▸ Instructions to follow
Copy the lines below word for word, from the first line down to and including the line that contains "scientific name: Arabis scabra".

▸ Record list
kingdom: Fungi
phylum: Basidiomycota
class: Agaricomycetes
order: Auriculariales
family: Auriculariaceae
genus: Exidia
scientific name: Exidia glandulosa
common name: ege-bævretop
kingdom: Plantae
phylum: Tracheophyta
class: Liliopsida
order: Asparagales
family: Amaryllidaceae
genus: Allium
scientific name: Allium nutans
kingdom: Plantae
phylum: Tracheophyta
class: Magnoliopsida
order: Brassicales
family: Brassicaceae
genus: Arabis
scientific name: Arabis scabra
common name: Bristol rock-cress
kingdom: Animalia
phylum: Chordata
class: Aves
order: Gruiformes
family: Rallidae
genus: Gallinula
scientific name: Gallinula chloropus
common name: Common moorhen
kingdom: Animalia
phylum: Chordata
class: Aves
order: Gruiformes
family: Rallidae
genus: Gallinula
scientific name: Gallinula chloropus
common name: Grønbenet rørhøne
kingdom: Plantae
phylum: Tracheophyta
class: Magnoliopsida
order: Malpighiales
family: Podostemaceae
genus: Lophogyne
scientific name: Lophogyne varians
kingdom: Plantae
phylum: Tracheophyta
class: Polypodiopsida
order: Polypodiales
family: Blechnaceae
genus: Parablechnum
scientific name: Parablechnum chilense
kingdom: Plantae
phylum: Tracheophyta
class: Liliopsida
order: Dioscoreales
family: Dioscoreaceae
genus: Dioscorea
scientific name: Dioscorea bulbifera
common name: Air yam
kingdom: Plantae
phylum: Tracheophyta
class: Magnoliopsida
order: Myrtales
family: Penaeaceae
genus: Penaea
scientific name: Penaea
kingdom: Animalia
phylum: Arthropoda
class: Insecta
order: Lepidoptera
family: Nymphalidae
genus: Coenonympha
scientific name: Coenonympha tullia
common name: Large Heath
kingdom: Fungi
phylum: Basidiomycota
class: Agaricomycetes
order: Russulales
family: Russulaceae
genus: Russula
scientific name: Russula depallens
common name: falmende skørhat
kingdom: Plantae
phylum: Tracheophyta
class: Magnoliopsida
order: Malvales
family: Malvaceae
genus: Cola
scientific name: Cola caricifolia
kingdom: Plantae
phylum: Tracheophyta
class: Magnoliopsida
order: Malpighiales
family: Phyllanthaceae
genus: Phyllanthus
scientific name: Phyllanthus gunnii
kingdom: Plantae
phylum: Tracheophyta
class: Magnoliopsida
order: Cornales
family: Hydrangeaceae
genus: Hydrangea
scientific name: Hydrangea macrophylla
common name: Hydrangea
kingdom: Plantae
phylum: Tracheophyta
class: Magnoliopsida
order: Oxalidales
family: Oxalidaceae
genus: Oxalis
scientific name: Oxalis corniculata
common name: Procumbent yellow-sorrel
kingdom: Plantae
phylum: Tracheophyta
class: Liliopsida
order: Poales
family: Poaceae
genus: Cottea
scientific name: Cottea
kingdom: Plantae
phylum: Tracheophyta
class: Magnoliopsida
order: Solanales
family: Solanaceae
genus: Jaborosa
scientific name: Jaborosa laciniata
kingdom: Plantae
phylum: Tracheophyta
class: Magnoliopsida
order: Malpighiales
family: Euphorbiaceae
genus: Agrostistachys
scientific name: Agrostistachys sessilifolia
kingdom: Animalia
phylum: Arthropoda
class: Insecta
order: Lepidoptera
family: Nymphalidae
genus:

▸ Answer to the problem
kingdom: Fungi
phylum: Basidiomycota
class: Agaricomycetes
order: Auriculariales
family: Auriculariaceae
genus: Exidia
scientific name: Exidia glandulosa
common name: ege-bævretop
kingdom: Plantae
phylum: Tracheophyta
class: Liliopsida
order: Asparagales
family: Amaryllidaceae
genus: Allium
scientific name: Allium nutans
kingdom: Plantae
phylum: Tracheophyta
class: Magnoliopsida
order: Brassicales
family: Brassicaceae
genus: Arabis
scientific name: Arabis scabra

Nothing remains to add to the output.